That worked ok for the one doe I was milking in colder weather - no need to chill milk in the barn. This year I will have at least 2-3 does in milk and know that number will keep growing for a while, so I saved up to add a few fancier things:

*2 two-quart stainless steel pails*
*reusable plastic covers *(still can't get lids for those small pails, darn it! :roll
*2 four-quart milk cans* 
*ice chest with ice water *to set milk can in
*stainless steel milk strainer w/filters* that fits on milk cans so I can filter directly into them
*Same udder wash, towels, teat dip, etc. as above*
*Sterilized jars* for milk, cream, or half and half.

Since I go to work fairly early and am NOT a morning person, I try to set things up for minimum clean-up in the AM and do most of the scrubbing and sanitizing in the PM.

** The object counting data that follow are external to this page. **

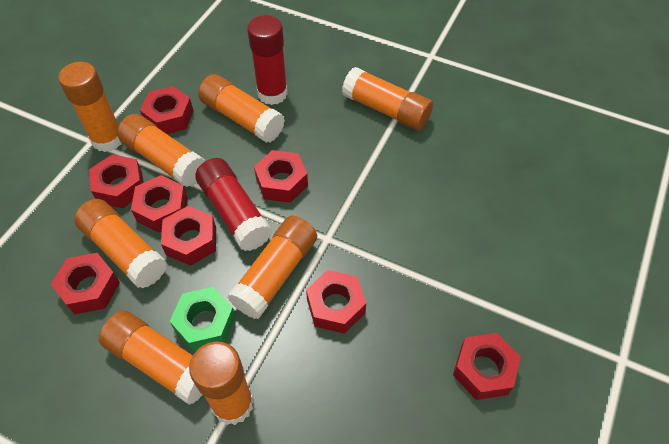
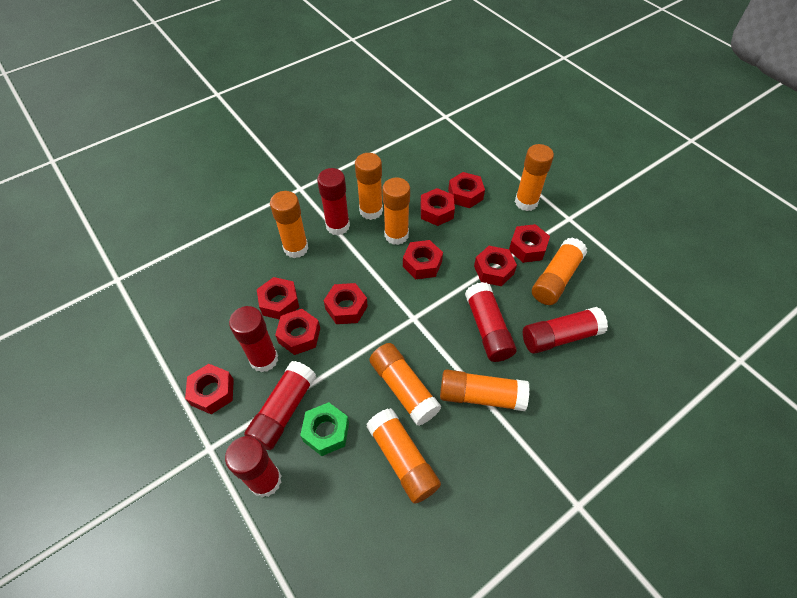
red glue stick: [195,158,272,251] [247,15,288,105] = 2 -> [225,436,282,497] [229,306,278,373] [244,361,316,450] [317,168,350,236] [465,282,517,362] [523,307,608,354] = 6
red nut: [51,253,120,314] [89,154,144,208] [131,175,188,232] [140,86,193,134] [161,206,216,266] [254,150,308,203] [306,270,366,334] [453,333,521,400] = 8 -> [185,364,234,414] [257,277,299,320] [275,309,320,355] [323,283,368,324] [403,240,443,279] [420,188,455,226] [448,172,485,208] [474,246,517,286] [509,224,550,263] = 9

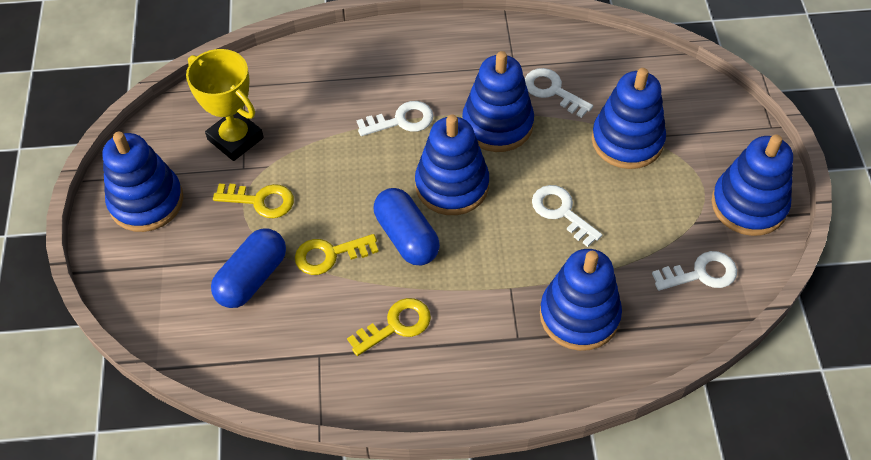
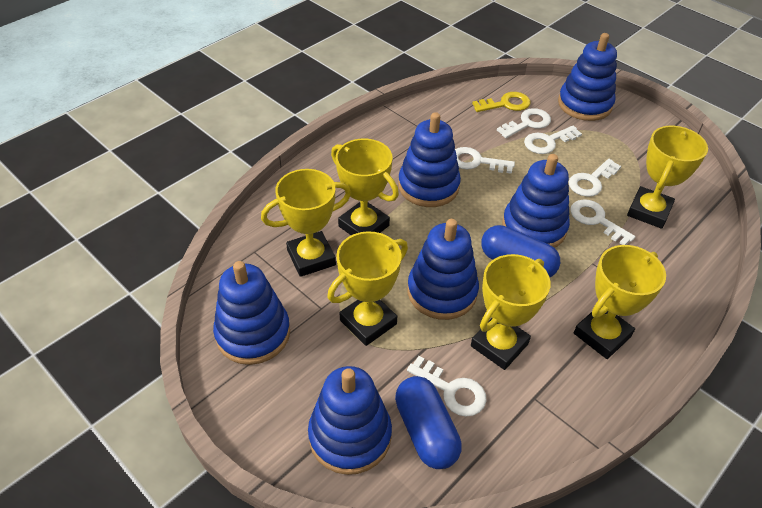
white key: [357,101,434,136] [525,68,593,118] [532,185,602,247] [652,251,737,291] = 4 -> [407,356,487,416] [455,147,515,174] [497,108,551,138] [524,126,582,154] [569,159,621,197] [570,199,635,245] = 6
yellow key: [213,184,294,218] [295,234,379,275] [347,298,431,356] = 3 -> [472,92,531,112] = 1
yellow trophy: [186,49,264,161] = 1 -> [261,169,351,277] [327,231,408,346] [331,139,399,235] [471,254,551,370] [574,245,666,359] [627,126,708,229] = 6

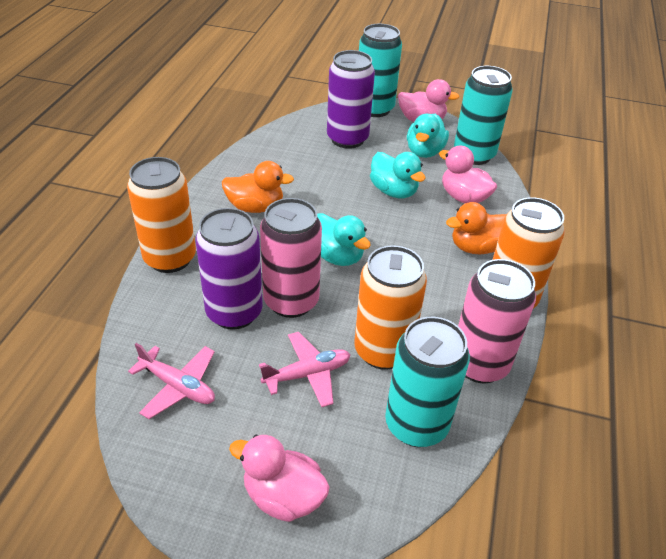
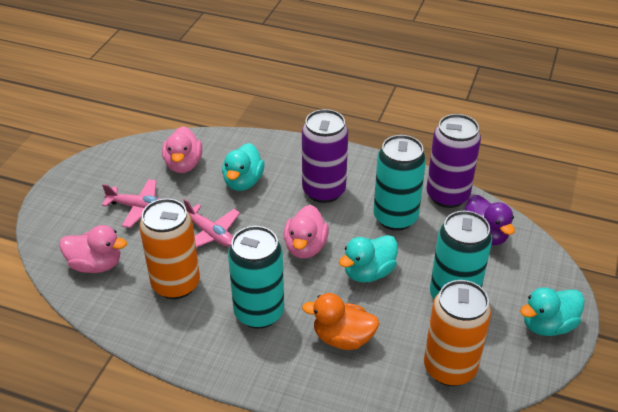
orange can: [127,157,196,273] [354,245,427,370] [493,197,565,308] = 3 -> [139,198,200,299] [424,280,491,386] = 2
orange duck: [222,161,294,213] [446,202,506,254] = 2 -> [302,293,379,350] = 1
pink can: [260,198,322,318] [458,259,536,383] = 2 -> none = 0
purple duck: none = 0 -> [465,195,515,245] = 1

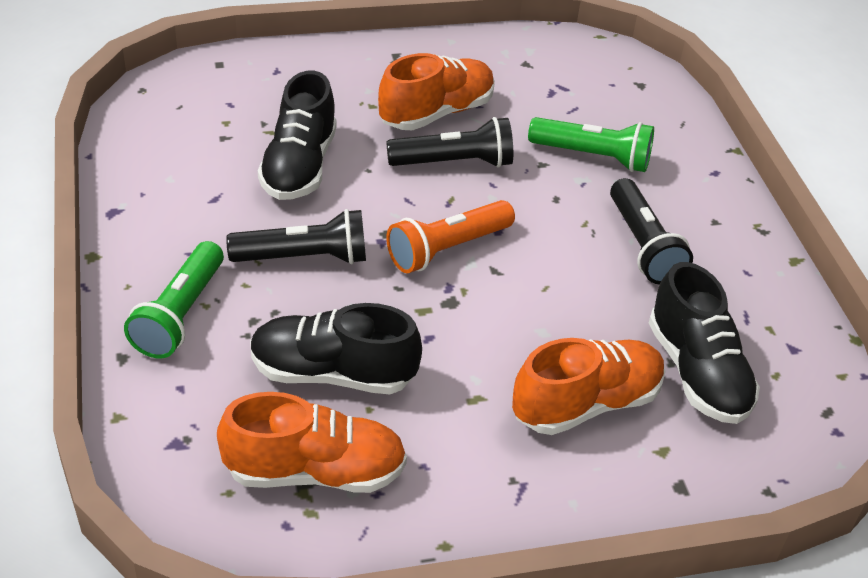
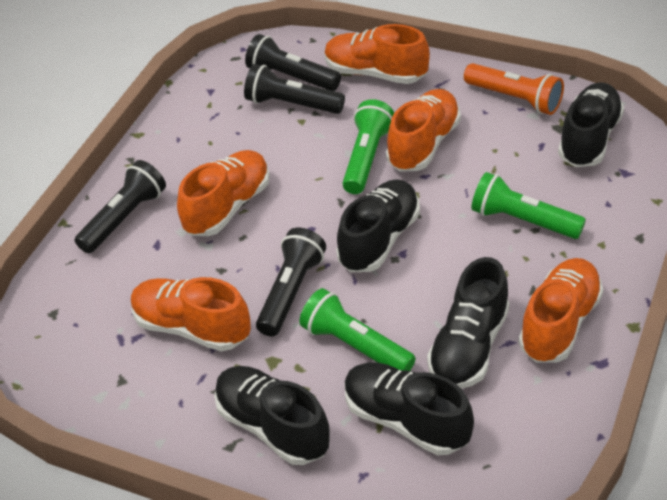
black flashlight: [226,209,366,264] [386,117,513,168] [610,178,693,285] = 3 -> [75,160,166,253] [244,64,345,114] [245,34,341,91] [256,228,326,336] = 4
black shoe: [250,303,422,394] [258,71,337,200] [649,262,760,424] = 3 -> [214,366,330,465] [336,179,420,272] [345,362,474,455] [427,257,510,389] [558,82,624,167] = 5
green flashlight: [124,241,224,359] [528,117,654,172] = 2 -> [299,288,416,371] [342,99,394,194] [471,172,586,239] = 3
orange shoe: [217,392,407,493] [378,53,495,130] [512,338,666,435] = 3 -> [131,277,251,351] [177,150,270,236] [325,24,430,84] [386,89,461,172] [519,258,603,363] = 5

We go through a lot of half and half and butter, so I invested in a cream separator (I got really lucky and found an old electric cream separator in nice usable condition), which isn't really a "milking supply item" but will now be part of my processing routine. The filtered milk can just go directly from the can into the separator, jars, and/or cheese-making pot. The smaller cans chill fast and fit easily into the refrigerator. But the real reason I got them is they are very easy for a short person to lift up to counter-height to pour - :wink:


----------